Fiona fue a la barra para traerle una cerveza a Will, y se dejó caer en su asiento.

—Pero… ¿por qué tenías que ser tú?

—Te lo acabo de decir. Él en realidad no necesita ninguna influencia masculina. Solamente lo dijo para salirse con la suya.

—Eso lo entiendo, pero ¿por qué tiene tantas ganas de verte y estar contigo, tantas como para hacerme algo semejante?

—No tengo ni idea.

—¿De veras que no tienes ni idea?

—De veras.

—Puede que lo mejor sea que no te vea.

Will no dijo nada. De la conversación del día anterior al menos había sacado algo en claro.

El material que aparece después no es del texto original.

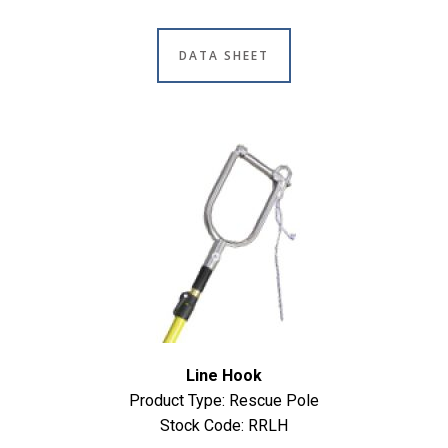
DATA SHEET
Line Hook
Product Type: Rescue Pole
Stock Code: RRLH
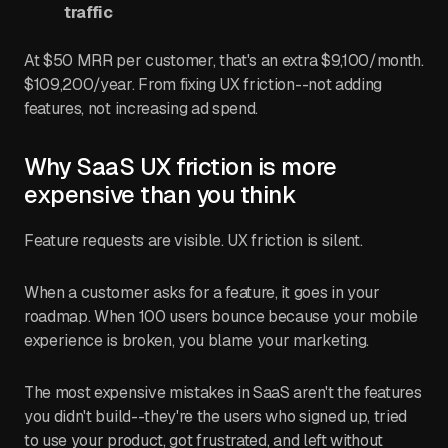
traffic
At $50 MRR per customer, that's an extra $9,100/month.
$109,200/year. From fixing UX friction--not adding
features, not increasing ad spend.
Why SaaS UX friction is more
expensive than you think
Feature requests are visible. UX friction is silent.
When a customer asks for a feature, it goes in your
roadmap. When 100 users bounce because your mobile
experience is broken, you blame your marketing.
The most expensive mistakes in SaaS aren't the features
you didn't build--they're the users who signed up, tried
to use your product, got frustrated, and left without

—¿Tú qué piensas? —preguntó ella.

—Nada.

—¿Cómo?

—Que no pienso, que no pienso nada. Tú eres su madre. Las decisiones las tomas tú.

—Pero ahora estás implicado en todo esto. Él no deja pasar la ocasión de ir a tu casa. Tú lo llevas de compras y le regalas unas deportivas. Él empieza a vivir una vida que no estoy en condiciones de controlar, y eso significa que serás tú quien la controle. A la fuerza.

—Yo no pienso controlar nada.

—En ese caso, lo mejor es que no vuelva a verte.

—Eh, ya hemos pasado antes por este punto. ¿Qué es lo que quieres que haga si llama a la puerta de mi casa?

—Que no lo dejes entrar.

—Estupendo.

—Lo que quiero decir es que si no estás preparado para pensar de qué forma puedes ayudarme, más vale que no te metas en esto.

—Entendido.

—Dios, eres un egoísta increíble.

—Pero estoy solo. Únicamente me tengo a mí. No pienso ponerme por delante de nadie, porque resulta que no hay nadie más.

—Vaya. Pues resulta que ahora él sí que está en medio. No puedes dar un portazo y echarlo de tu vida así por las buenas, ¿sabes?

Will estaba casi seguro de que en eso se equivocaba. Se podía dar un portazo. Bastaba con no contestar cuando llamaban a la puerta. Así, ¿quién iba a entrar?